Day 173 Test

In October we bought a 4-movie pass to the Inside Out Four Play series: four films screened at the TIFF building over a 5-month period.  The first film, Sarah Prefers to Run, Dan has renamed several times to things like, Sarah Prefers to Bore Everybody to Death.  I don’t think Dan enjoyed tonight’s film much either, Test.  I didn’t mind it but there were several long gaps where I completely vagued out and wondered what the purpose of the scene was.  Like all the other films we’ve seen this year with dancers in them (why the flurry of dance on film this year?) there were lots of segments of pure dance.  Trained in Bharatanatyam I don’t mind pure dance for enjoyment pure dance.  But plonked in the middle of a narrative film it sometimes jars me and I get critical of the dancers’ technique.  He’s out of time.  She’s late.  He added extra feet.  Why is he looking at the floor!?

At least tonight’s film made me think.  Set in the 80s at the time of AIDS and release of an HIV antibody diagnostic test it follows a young ballet dancer working in a small company.  There was a nice parallel story about mice.  I revelled in the nostalgia (I can’t believe I’m old enough to now experience this) of things like a walkman, cassette tapes and telephones where you have to dial a number.  It made me remember things I didn’t know I remembered, from childhood.

There was a track by Laurie Anderson in the film.  I turned to Daniel, with recognition. “This sounds like that song that you like.”  Something about experts and a problem.  Only an Expert.  Hope it’s on iTunes.

Today I worked with my Fellowship Supervisor for next year’s year of Abdo.  Wanting to make a good impression made me nervous and I consequently completely mixed up the words desmoid, carcinoid & dermoid.  I wanted to diagnose a carcinoid on an abdo CT but called it a desmoid, and in trying to explain it, said dermoid.  I knew what I meant in my head: mesenteric calcific mass, possibly with liver mets.

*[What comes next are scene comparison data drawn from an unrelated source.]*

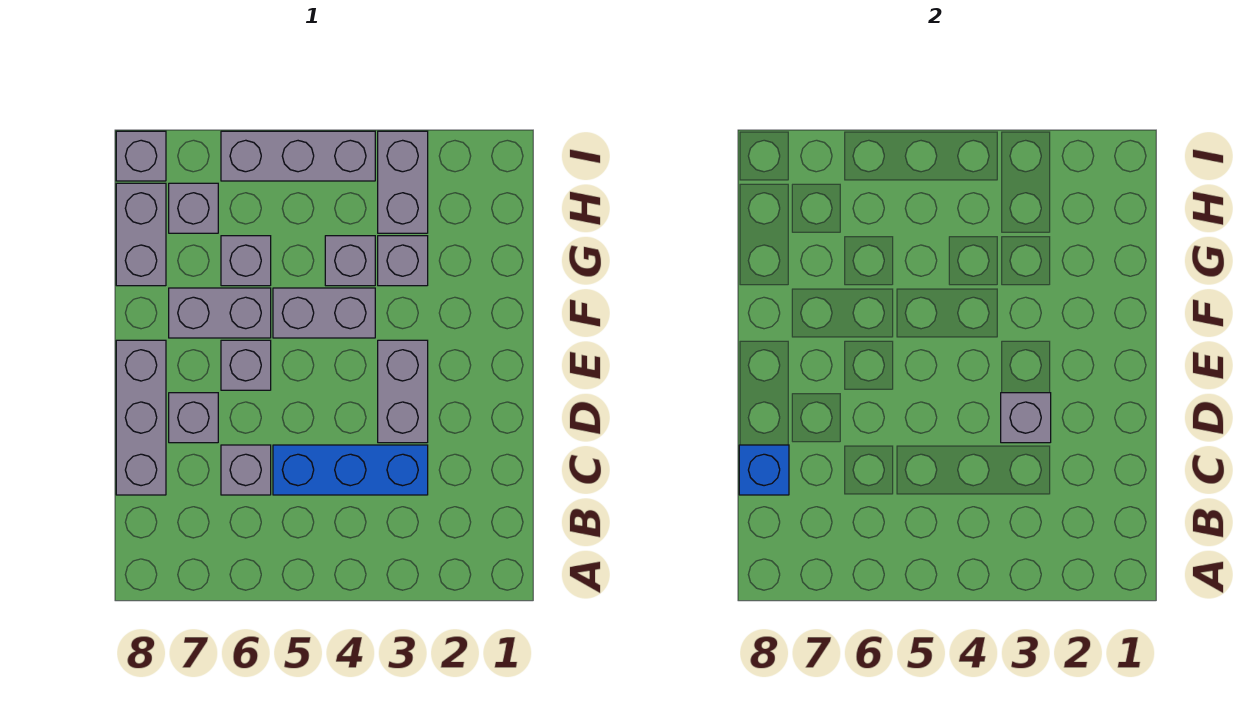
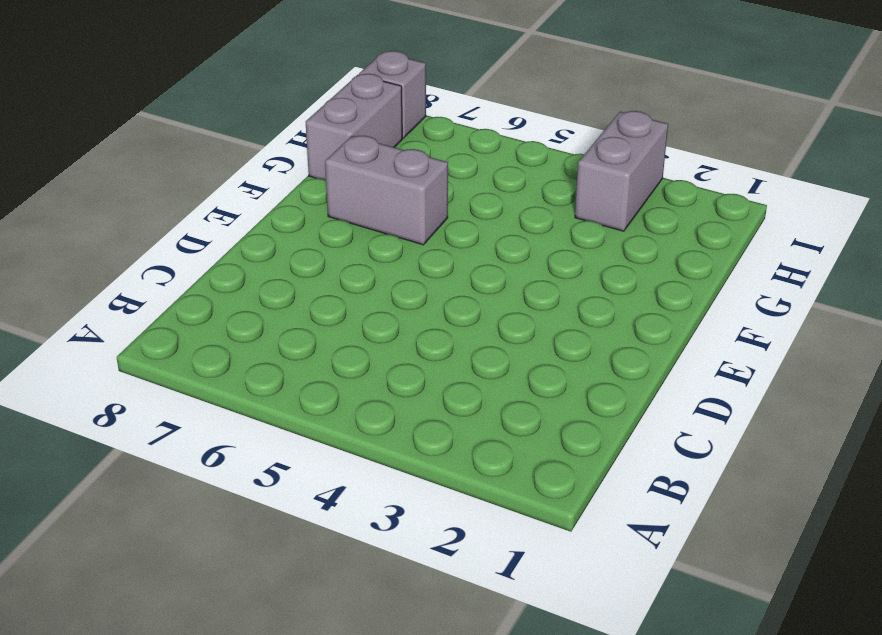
none -> blue 1x3 brick [273,445,428,495]
none -> grey 1x1 brick [221,445,271,495]
none -> grey 1x3 brick [116,340,166,495]

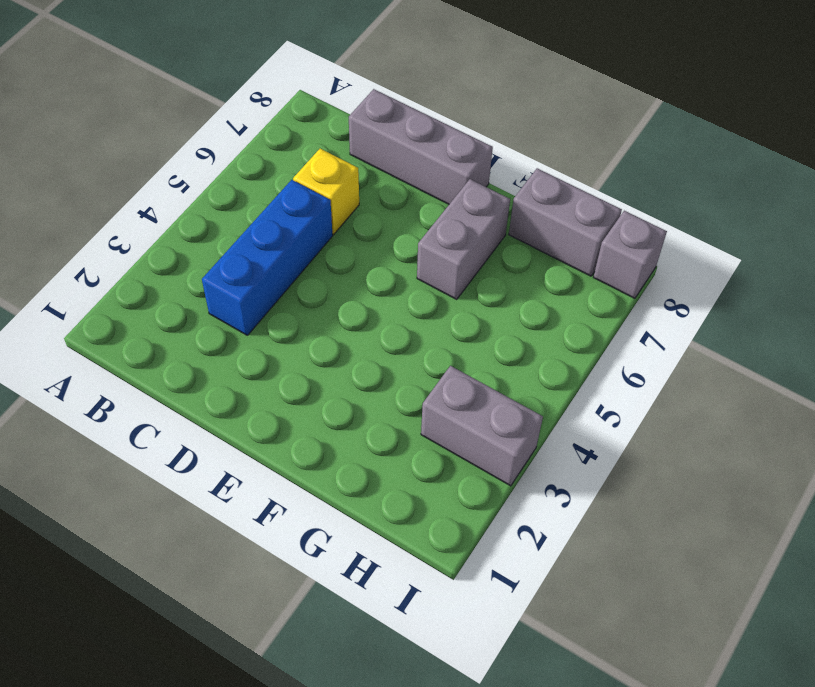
yellow 1x1 brick [293,149,359,234] -> grey 1x1 brick [221,445,271,495]
none -> grey 1x2 brick [378,340,428,443]
none -> grey 1x1 brick [169,393,218,443]
none -> grey 1x1 brick [221,340,271,390]

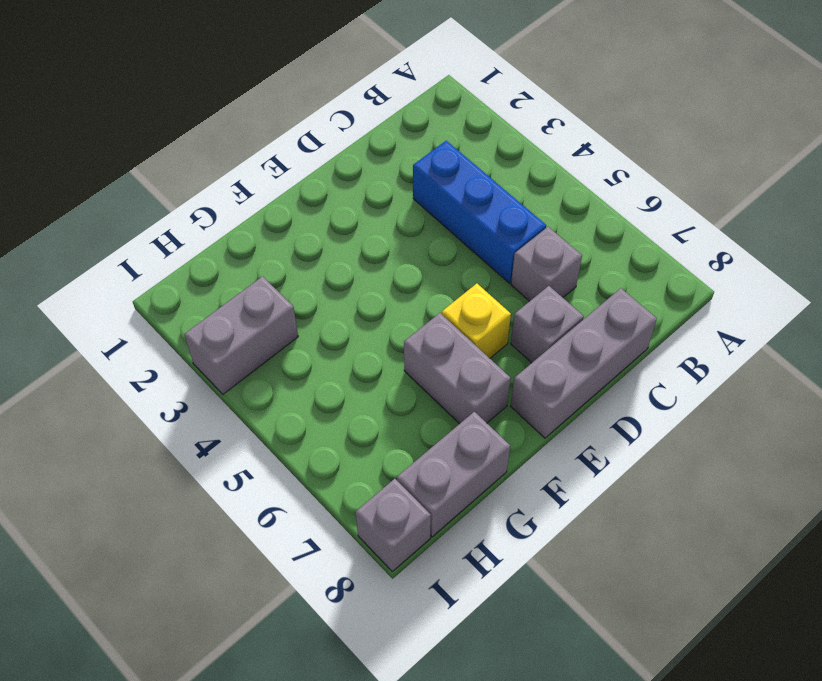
yellow 1x1 brick [442,284,511,358] -> grey 1x1 brick [221,340,271,390]
none -> grey 1x2 brick [378,340,428,443]
none -> grey 1x2 brick [273,288,375,338]
none -> grey 1x1 brick [378,236,428,286]

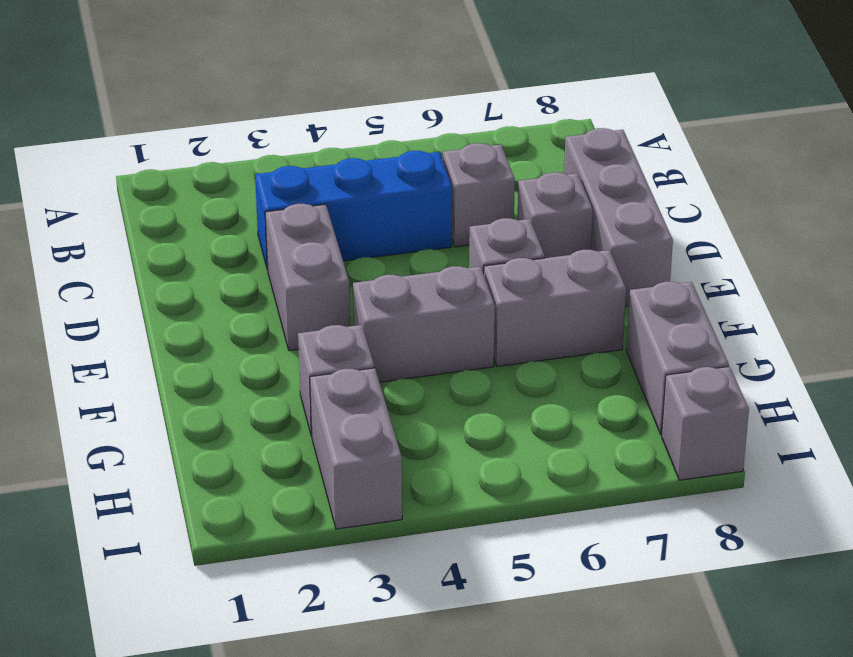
none -> grey 1x1 brick [325,236,375,286]
none -> grey 1x1 brick [221,236,271,286]
none -> grey 1x1 brick [169,183,218,233]

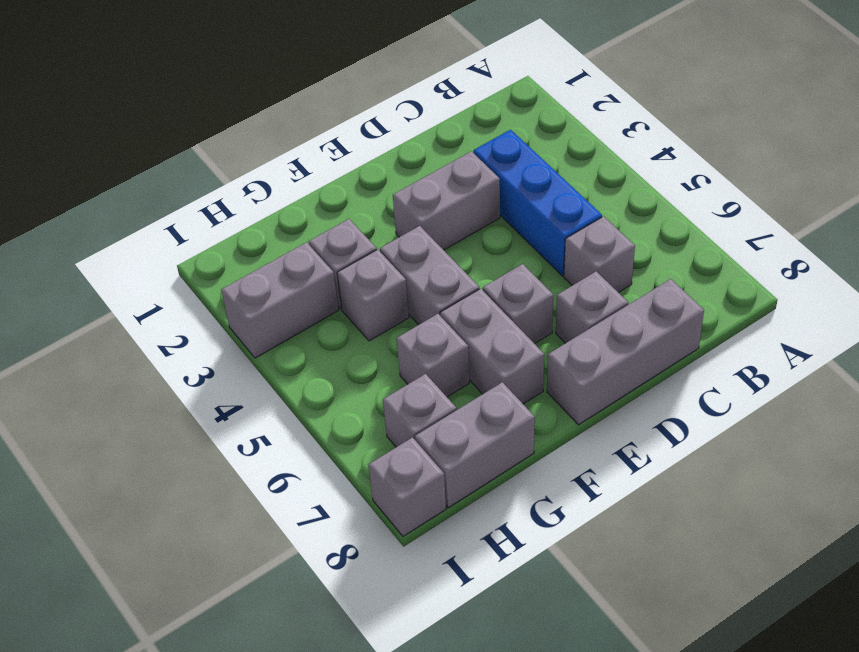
none -> grey 1x3 brick [221,131,375,181]
none -> blue 1x1 brick [739,445,789,495]
none -> grey 1x1 brick [1001,393,1051,443]

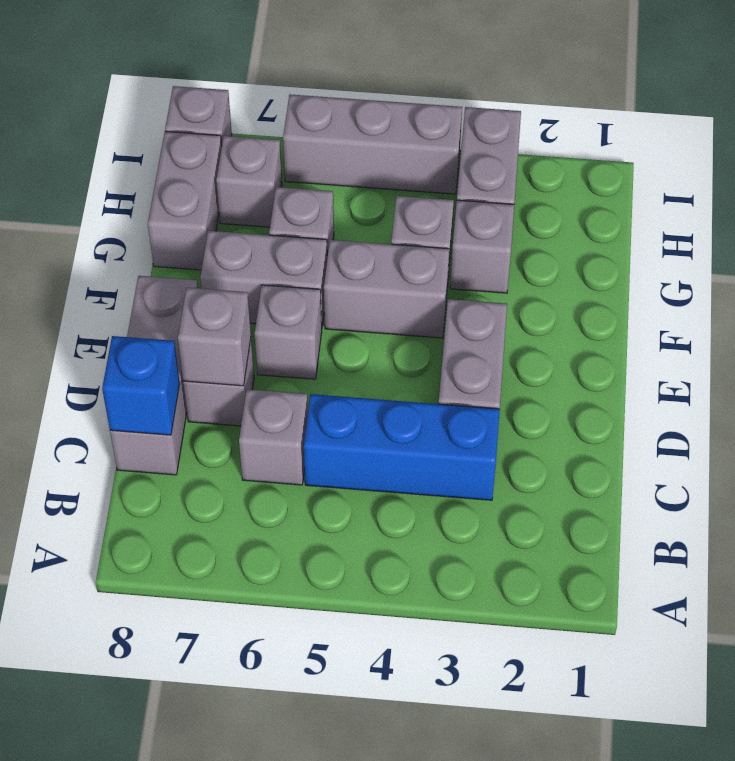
grey 1x1 brick [178,288,251,386] -> grey 1x1 brick moved to [1001,393,1051,443]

Tonight’s film reminded me of the first time Mum let me borrow her walkman: I was on the bus back to Perth from visiting grandparents in Latham.  I was listening to the Eurythmics, Sweet Dreams.  By the end of the 3-hour bus ride the batteries were flat. The Eurythmics slowly distorted while the batteries died.  I used to spend a lot of time deciding on which type of blank cassette tapes to buy.  There were so many types.  I reckon Mum probably still has her Eurythmics cassette somewhere.